The role of afforestation with diverse woody species in enhancing and restructuring the soil microenvironment in polymetallic coal gangue dumps.

To elucidate the effects of long-term (20 years) afforestation with different woody plant species on the soil microenvironment in coal gangue polymetallic contaminated areas. This study analyzed the soil physicochemical properties, soil enzyme activities, soil ionophore, bacterial community structure, soil metabolite, and their interaction relationships at different vertical depths. Urease, sucrase, and acid phosphatase activities in the shallow soil layers increased by 4.70-7.45, 3.83-7.64, and 3.27-4.85 times, respectively, after the restoration by the four arboreal plant species compared to the plant-free control soil. Additionally, it reduced the content of available elements in the soil and alleviated the toxicity stress for Cd, Ni, Co, Cr, As, Fe, Cu, U, and Pb. After the long-term restoration of arboreal plants, the richness and Shannon indices of soil bacteria significantly increased by 4.77-23.81% and 2.93-7.93%, respectively, broadening the bacterial ecological niche. The bacterial community structure shaped by different arboreal plants exhibited high similarity, but the community similarity decreased with increasing vertical depth. Soils Zn, U, Sr, S, P, Mg, K, Fe, Cu, Ca, Ba, and pH were identified as important influencing factors for the community structure of Sphingomonas, Pseudarthrobacter, Nocardioides, and Thiobacillus.
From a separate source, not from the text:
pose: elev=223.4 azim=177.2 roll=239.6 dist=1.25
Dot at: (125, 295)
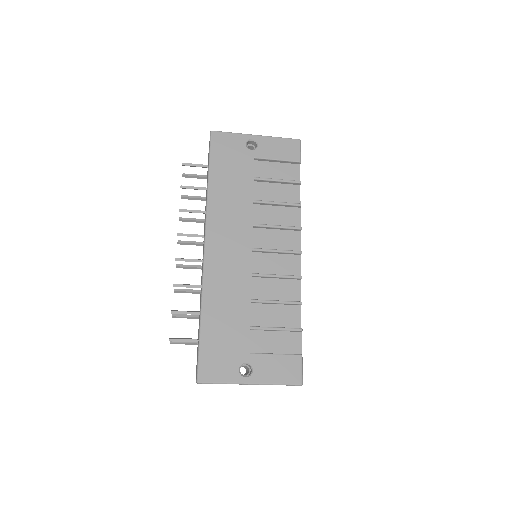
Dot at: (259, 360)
The metabolites such as sucrose, raffinose, L-valine, D-fructose 2, 6-bisphosphate, and oxoglutaric acid were found to have the greatest effect on the bacterial community in the rhizosphere soils for arboreal plants. The results of the study demonstrated that long-term planting for woody plants in gangue dumps could regulate microbial abundance and symbiotic patterns through the accumulation of rhizosphere metabolites in the soil, increase soil enzyme activity, reduce heavy metal levels, and improve the soil environment in coal gangue dumps.